King Asoka came to understand the Dharma to be a practice of socio-moral value of honesty, truthfulness, compassion, mercy, benevolence, non-violence, and consideration of behavior towards all.
His words were frank and with sincerity. He wanted to propagate the Dharma to serve his subjects and all of humanity. He adopted a policy of respect and guaranteed that people had the freedom to live their lives according to their own principles. He taught of respect, of listening to points of others and to refrain from criticism of viewpoints of others. He contributed his success by reasoning with people rather than issuing commands.
In Buddhism as well as in the game of chess or chatuganda, each move or decision we make have its consequences. Each move or realization we make in our lives or on the board can bring forward a fresh path that can guide us. It may be in future moves on the board or later in life. Buddhism and chess challenges us to think and to hear what we think.
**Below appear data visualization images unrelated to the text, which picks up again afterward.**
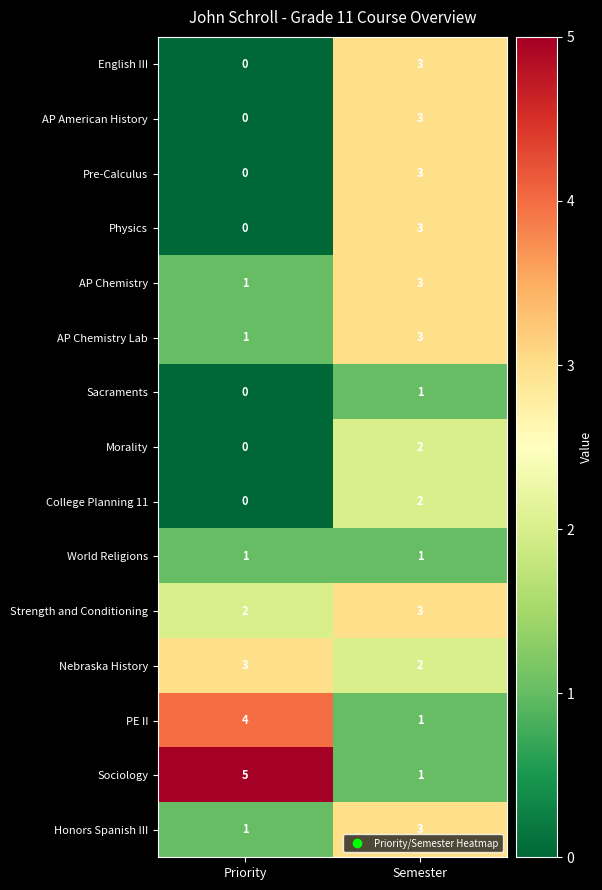

At how many categories does at least one series exceed 4?

1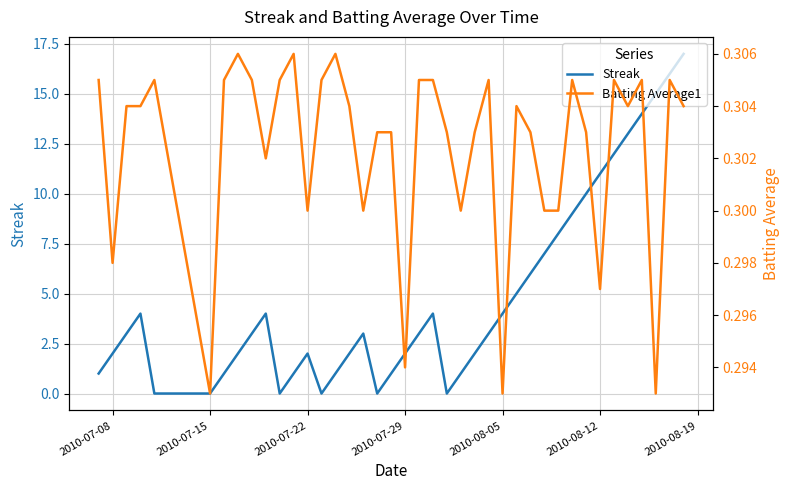

The value of Streak at 2010-07-22 is 3. True or false?

False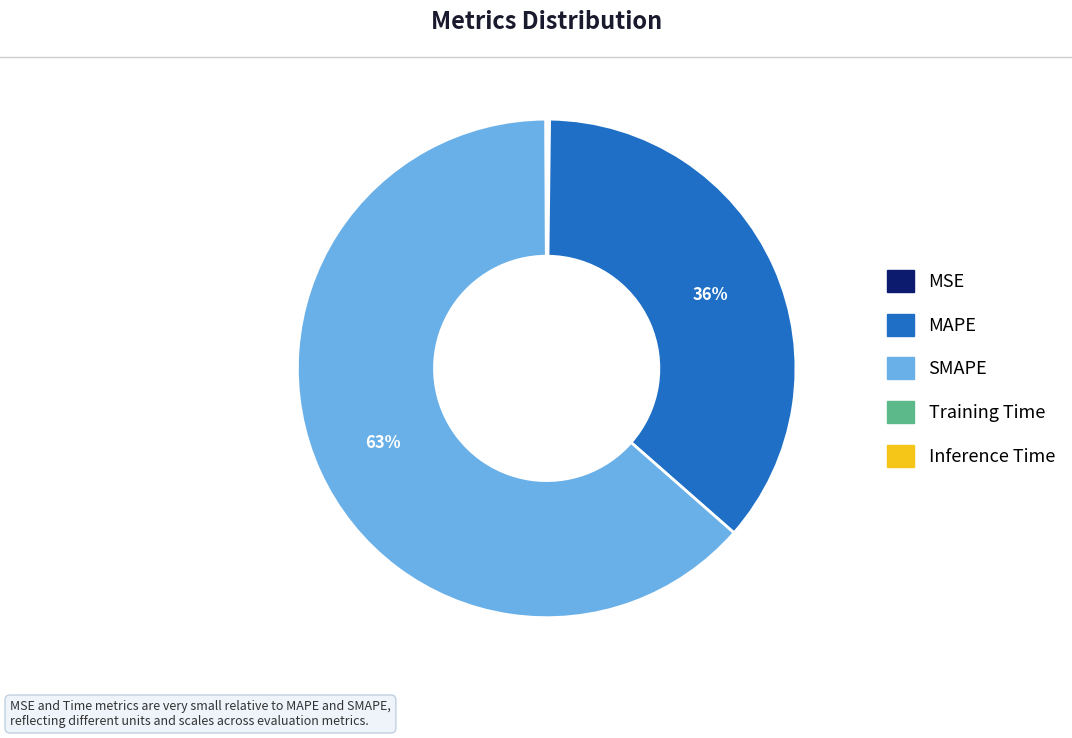

Which slice represents more than half of the pie?

SMAPE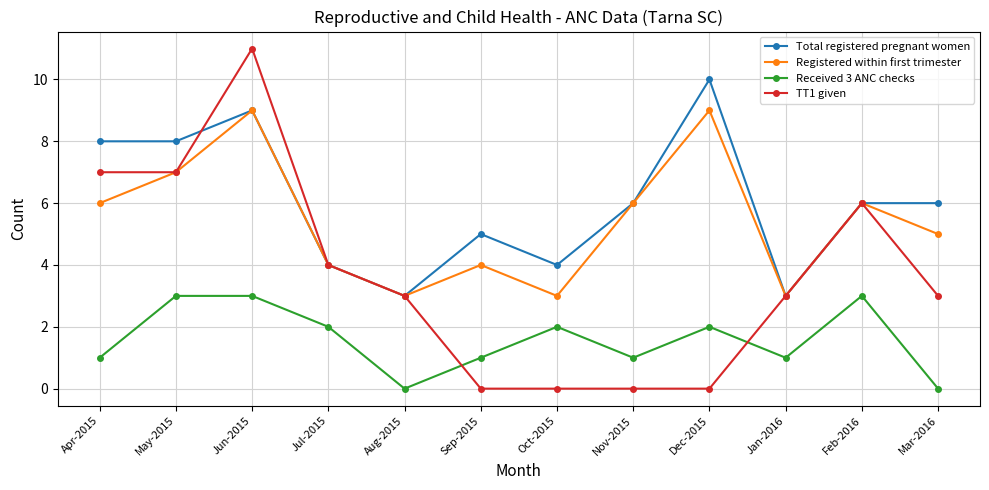

How many data points does each series have?

12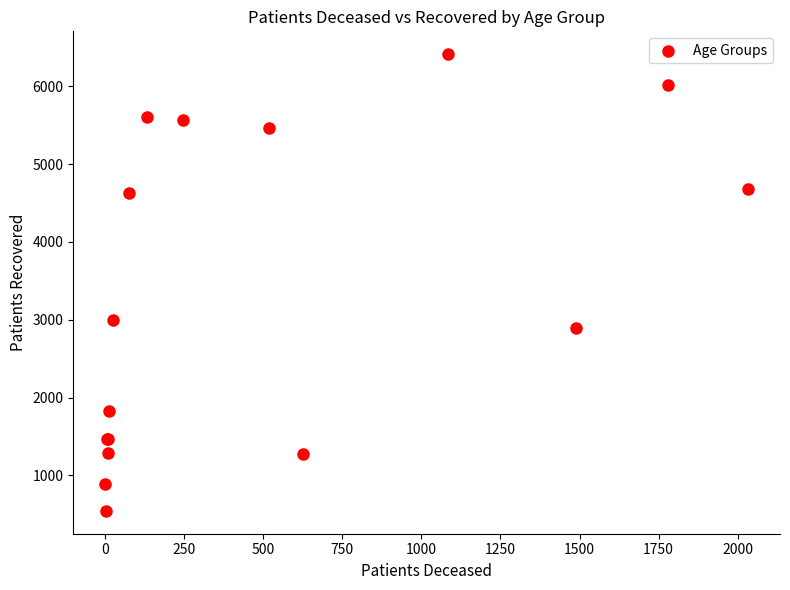

What Y value in the scatter plot is closest to 3478?

2999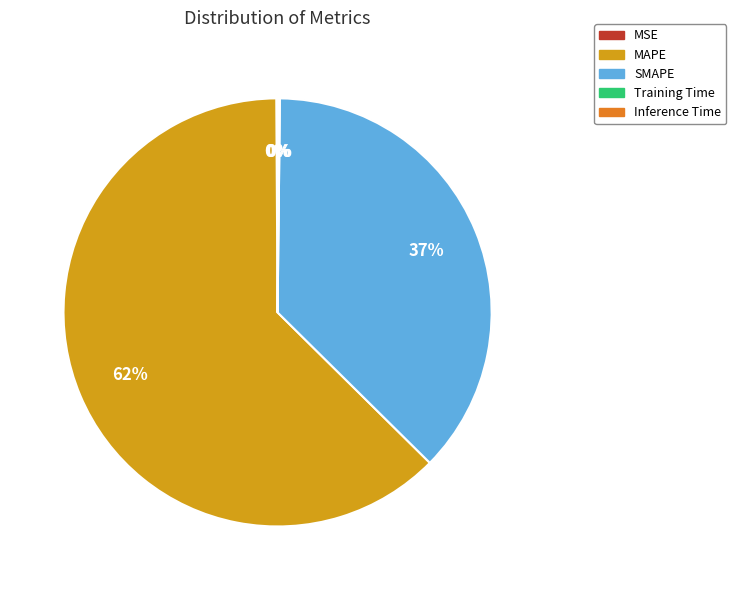

The SMAPE slice represents 37% of the pie. True or false?

True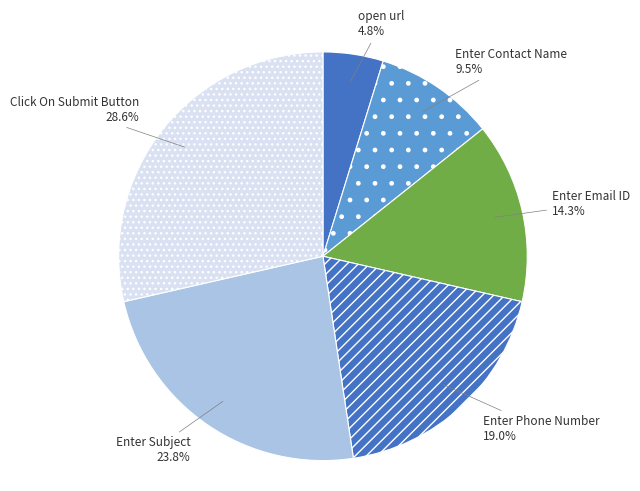

How many slices are in this pie chart?

6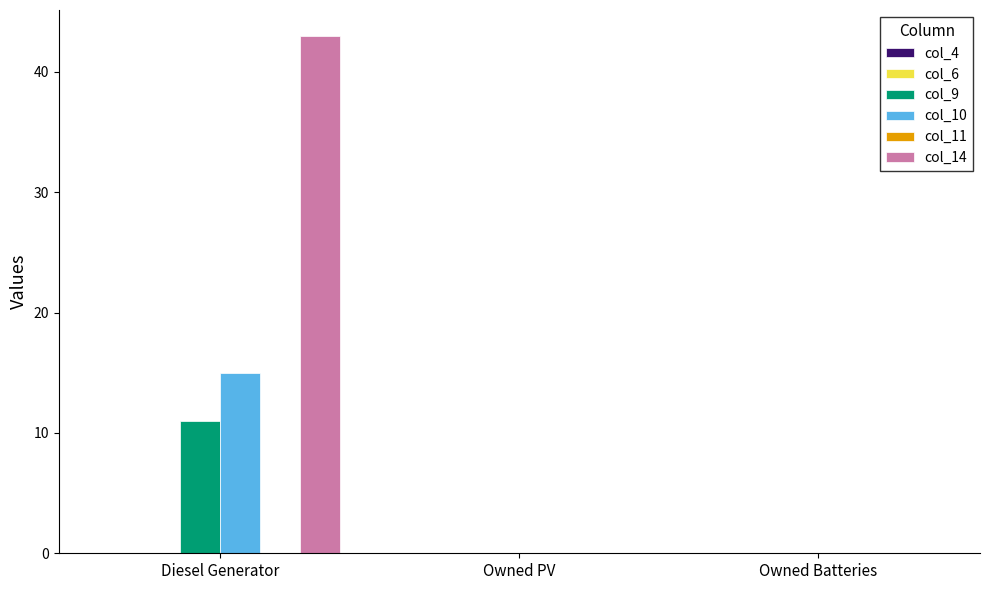

At which category is the sum across all series the highest?

Diesel Generator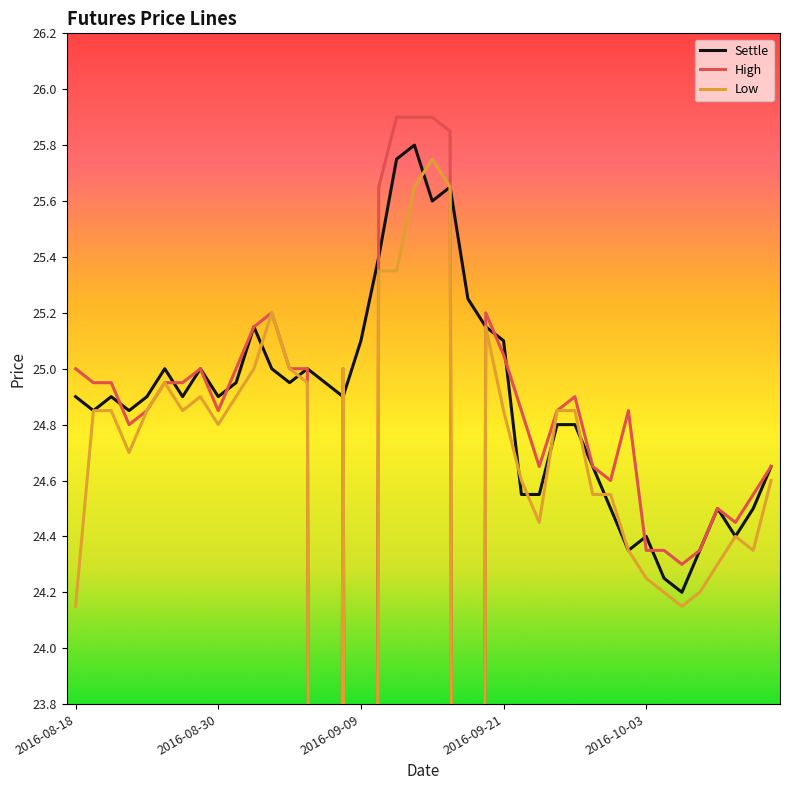

Does the chart have visible grid lines?

No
If we take a false step and fall, we can learn from it. We practice what we learned from that false step. When we are tempted, frustrated, or have hardships, we can remember the teachings of the Buddha. We play and live life in the present, with all the ups and downs in life. However, whatever the problems is in life or in the game of chess, the solver has to be the one to find the solution.
How fortunate we are, for it is our Namu Amida Butsu that guides and directs us. It cannot solve the problems we may face, for it is the self that must evaluate the situation and find the answers. Yet our Nembutsu can help settle the mind, ease the pain and help us to think. We only have to be willing to hear, learn and think.
Like in the game of catur and in Buddhism, it takes thinking. The understanding of the working of Buddhism cannot be understood without thought, hearing or listening. It challenges us, so that we may find our path. In catur, it takes thought, strategy, and planning, so that a fresh path may be made for future moves. We can try to direct the opponent to move for our advantage, yet the opponent is also thinking ahead.
In the medieval past, everyone was born in his or her status and there was not much movement between classes. Yet the game of catur cannot be won without the cooperation of the rest of the pieces. Chess and Buddhism gives us the freedom to choose and with each choice, there are consequences. We may fall or make mistakes in our move of chess and Buddhism, yet both teaches us to learn from our errors.
We have our Namu Amida Butsu to listen to and it allows us to be who we are and just as we are. Buddhism is truth that can lead us to see that we are filled with blind passions of greed, anger, ignorance and ego, yet are we willing to search within to see the truth?
Chess is a game of strategy and winning. It is a matter of skill and out thinking the opponent and of trying to capture the lead pieces, hopefully with honesty and non-violence. Nembutsu is non-calculating. Buddhism does not judge if we play the game well; it makes us search within for our true self. Buddhism is a way of life with all the ups and downs.
We can learn from the game of chess or catur and Buddhism, yet it is our Namu Amida Butsu that has traveled down from generation to generation without change. Nembutsu and its teachings have not changed since the first Dharma message. According to the people and region, words are translated in the dialect of the people and yet the meaning remain the same.
As always stay safe, be healthy and it is always Namu Amida Butsu.